DIRECTIONS FOR THIS TASK
Search the listing below for the string "full", then copy every line it appears in.

★ ★ ★ ★ ★ ★ ★

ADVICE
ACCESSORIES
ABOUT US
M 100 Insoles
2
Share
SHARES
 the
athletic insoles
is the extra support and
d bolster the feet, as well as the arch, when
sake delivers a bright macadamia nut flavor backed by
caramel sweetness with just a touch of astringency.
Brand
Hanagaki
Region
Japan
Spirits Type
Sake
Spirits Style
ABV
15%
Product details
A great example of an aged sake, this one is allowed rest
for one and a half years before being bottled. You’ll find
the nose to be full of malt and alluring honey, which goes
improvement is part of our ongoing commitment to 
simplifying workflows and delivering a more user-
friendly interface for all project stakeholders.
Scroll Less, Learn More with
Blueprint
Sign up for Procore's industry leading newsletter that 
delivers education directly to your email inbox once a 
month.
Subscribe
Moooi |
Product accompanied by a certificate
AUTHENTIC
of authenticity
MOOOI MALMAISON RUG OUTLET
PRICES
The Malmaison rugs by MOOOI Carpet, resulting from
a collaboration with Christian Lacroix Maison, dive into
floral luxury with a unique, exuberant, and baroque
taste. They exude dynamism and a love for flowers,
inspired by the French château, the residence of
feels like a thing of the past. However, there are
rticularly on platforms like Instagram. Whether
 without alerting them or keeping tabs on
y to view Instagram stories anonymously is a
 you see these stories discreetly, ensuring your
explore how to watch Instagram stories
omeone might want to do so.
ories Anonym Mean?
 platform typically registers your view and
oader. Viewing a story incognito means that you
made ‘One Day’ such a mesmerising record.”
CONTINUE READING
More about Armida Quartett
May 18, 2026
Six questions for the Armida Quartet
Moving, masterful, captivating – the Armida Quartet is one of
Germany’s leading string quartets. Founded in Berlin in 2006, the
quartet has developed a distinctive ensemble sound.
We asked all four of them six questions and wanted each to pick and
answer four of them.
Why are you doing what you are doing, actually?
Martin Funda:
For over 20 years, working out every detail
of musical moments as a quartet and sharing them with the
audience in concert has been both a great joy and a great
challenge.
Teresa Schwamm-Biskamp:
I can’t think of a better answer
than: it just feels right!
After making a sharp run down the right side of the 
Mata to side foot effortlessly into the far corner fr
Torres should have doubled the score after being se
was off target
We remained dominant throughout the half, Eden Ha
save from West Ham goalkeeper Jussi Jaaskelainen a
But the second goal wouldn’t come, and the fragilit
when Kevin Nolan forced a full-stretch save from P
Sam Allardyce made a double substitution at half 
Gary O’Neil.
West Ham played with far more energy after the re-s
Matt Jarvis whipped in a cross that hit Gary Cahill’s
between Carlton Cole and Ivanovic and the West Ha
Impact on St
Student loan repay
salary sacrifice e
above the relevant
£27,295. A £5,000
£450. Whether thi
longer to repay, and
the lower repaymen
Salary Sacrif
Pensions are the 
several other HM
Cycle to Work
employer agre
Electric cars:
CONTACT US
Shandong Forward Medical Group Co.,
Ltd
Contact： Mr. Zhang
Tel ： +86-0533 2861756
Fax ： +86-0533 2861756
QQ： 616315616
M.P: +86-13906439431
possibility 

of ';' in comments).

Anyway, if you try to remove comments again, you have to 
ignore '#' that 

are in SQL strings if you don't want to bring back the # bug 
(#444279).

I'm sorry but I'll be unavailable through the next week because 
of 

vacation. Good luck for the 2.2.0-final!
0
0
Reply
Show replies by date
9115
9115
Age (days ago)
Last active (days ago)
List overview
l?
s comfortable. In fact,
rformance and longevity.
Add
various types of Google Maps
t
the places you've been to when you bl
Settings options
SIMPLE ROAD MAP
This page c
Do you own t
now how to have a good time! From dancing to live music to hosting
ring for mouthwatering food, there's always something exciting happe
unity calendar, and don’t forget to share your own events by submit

★ ★ ★ ★ ★ ★ ★

ANSWER TO THE EXERCISE
the nose to be full of malt and alluring honey, which goes
when Kevin Nolan forced a full-stretch save from P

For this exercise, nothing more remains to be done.